Streamlining System Monitoring and Alerting with Prometheus

benedev

Benny Yang

Posted on March 14, 2024

Streamlining System Monitoring and Alerting with Prometheus

Prometheus stands as a pivotal player in the monitoring and alerting landscape.
Its core strength lies in its ability to efficiently collect and query time-series data in real-time, making it indispensable for monitoring system health, performance metrics and alerting on anomalies.


Prometheus Alert Rules

Prometheus allows us to define alert rules in a dedicated .yml file based on PromQL expressions and dynamically import them in rule_files section in the configuration file, it supports wildcard directories to implement multiple files simultaneously.

// Prometheus.yml
# my global config
global:
  scrape_interval: 60s # Set the scrape interval to every 1 minute.
  evaluation_interval: 15s # Evaluate rules every 15 seconds. The default is every 1 minute.
  # scrape_timeout is set to the global default (10s).


# Load rules once and periodically evaluate them according to the global 'evaluation_interval'.
rule_files:
  - '/etc/prometheus/rules/*.yml'

# A scrape configuration containing exactly one endpoint to scrape:
scrape_configs:

Enter fullscreen mode Exit fullscreen mode

With beyond configuration, the rules will be evaluated every 15 seconds, let's move on to the rule files :

groups:
  - name: b2ac9e71-589e-494c-af38-81760d4eeab9_..._rules
    rules:
      - alert: temp_high_warm_laser/101
        expr: 
          device_temperature_celsius{device="laser/101"} >= 30 and
          dfost_pu_luminis_device_temperature_celsius{device="laser/101"} < 80
        for: 1m
        labels:
          severity: temp_high_warm
          deviceId: test-device
          type: temperature
          operatingRange: 25-30
          value: "{{ $value }}"
        annotations:
          summary: Device temperature is between 30°C and 80°C
          description: "Device temperature is between 30°C and 80°C"
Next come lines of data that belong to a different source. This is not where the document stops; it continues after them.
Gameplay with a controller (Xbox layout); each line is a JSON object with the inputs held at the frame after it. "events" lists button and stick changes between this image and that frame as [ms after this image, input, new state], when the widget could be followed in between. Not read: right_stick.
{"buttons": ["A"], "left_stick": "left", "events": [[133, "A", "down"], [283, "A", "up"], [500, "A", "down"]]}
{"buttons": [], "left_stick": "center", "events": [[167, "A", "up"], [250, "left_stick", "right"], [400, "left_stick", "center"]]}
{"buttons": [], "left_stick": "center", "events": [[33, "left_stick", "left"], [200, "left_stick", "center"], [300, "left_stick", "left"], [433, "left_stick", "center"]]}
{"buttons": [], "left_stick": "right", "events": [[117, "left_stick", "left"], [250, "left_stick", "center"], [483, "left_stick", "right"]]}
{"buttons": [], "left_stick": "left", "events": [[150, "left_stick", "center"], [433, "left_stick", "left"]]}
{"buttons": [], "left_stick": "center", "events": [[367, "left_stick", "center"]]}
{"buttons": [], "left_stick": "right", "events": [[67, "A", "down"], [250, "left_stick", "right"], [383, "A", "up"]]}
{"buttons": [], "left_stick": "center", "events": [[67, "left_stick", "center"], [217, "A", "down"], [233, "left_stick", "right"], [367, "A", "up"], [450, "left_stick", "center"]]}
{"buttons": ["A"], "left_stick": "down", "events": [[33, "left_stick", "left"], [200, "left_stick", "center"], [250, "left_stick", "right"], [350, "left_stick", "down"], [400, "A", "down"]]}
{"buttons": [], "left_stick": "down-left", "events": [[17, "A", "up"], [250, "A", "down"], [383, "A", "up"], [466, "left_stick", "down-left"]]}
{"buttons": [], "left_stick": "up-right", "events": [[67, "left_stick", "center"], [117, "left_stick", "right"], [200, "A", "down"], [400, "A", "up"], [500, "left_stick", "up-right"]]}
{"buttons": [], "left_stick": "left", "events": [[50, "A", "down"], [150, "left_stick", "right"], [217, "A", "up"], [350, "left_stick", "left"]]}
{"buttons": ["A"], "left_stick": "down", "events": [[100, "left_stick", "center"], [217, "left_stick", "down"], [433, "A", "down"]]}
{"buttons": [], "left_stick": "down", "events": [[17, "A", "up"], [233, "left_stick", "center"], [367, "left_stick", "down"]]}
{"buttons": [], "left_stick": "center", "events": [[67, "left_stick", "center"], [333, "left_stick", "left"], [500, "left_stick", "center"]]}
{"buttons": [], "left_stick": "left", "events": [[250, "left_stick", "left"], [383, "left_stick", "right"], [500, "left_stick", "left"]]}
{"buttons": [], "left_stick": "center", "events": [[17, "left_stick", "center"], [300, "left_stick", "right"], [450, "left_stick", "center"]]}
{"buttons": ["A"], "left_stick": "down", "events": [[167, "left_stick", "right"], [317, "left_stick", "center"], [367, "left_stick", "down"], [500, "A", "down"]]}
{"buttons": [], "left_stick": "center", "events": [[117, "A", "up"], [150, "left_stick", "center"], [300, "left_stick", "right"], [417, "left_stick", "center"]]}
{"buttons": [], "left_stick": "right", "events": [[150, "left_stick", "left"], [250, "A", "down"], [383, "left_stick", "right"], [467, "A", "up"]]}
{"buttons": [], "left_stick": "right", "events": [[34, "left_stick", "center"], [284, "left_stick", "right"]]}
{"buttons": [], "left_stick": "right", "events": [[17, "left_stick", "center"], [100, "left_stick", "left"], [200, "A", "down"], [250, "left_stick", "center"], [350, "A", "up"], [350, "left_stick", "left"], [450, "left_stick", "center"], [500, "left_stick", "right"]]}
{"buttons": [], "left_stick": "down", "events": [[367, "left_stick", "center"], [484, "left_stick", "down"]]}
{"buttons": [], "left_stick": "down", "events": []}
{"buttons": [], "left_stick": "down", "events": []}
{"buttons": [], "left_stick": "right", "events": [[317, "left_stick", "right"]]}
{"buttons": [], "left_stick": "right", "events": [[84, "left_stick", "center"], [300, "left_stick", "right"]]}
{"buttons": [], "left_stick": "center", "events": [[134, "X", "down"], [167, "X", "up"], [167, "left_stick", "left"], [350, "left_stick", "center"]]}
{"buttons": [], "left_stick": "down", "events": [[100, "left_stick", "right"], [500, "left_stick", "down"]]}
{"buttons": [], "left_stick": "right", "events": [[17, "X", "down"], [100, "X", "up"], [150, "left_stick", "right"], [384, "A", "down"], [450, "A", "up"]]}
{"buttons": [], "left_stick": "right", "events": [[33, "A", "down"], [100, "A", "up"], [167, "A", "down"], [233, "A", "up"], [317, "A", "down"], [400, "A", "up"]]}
Enter fullscreen mode Exit fullscreen mode

Let's breakdown each field one by one!

  • Groups: A collection of rules. Groups help organize rules by their purpose or by the services they monitor.
  • Rules: Defines the individual alerting or recording rules within a group. Each rule specifies conditions under which alerts should be fired or metrics should be recorded.
  • Alert: Name of the alert.'
  • for: The duration that the expr condition must be true for firing the alert to alert manager.
  • Expr: The PromQL expression that defines the condition triggering the alert.
  • Labels: Key-Value attached to the alert. Are used to categorize or add metadata with alerts, such as severity levels, alert types and actual metric value at the moment.
  • Annotations: Descriptive information attached to alerts that can include additional details or instructions such as summary and description.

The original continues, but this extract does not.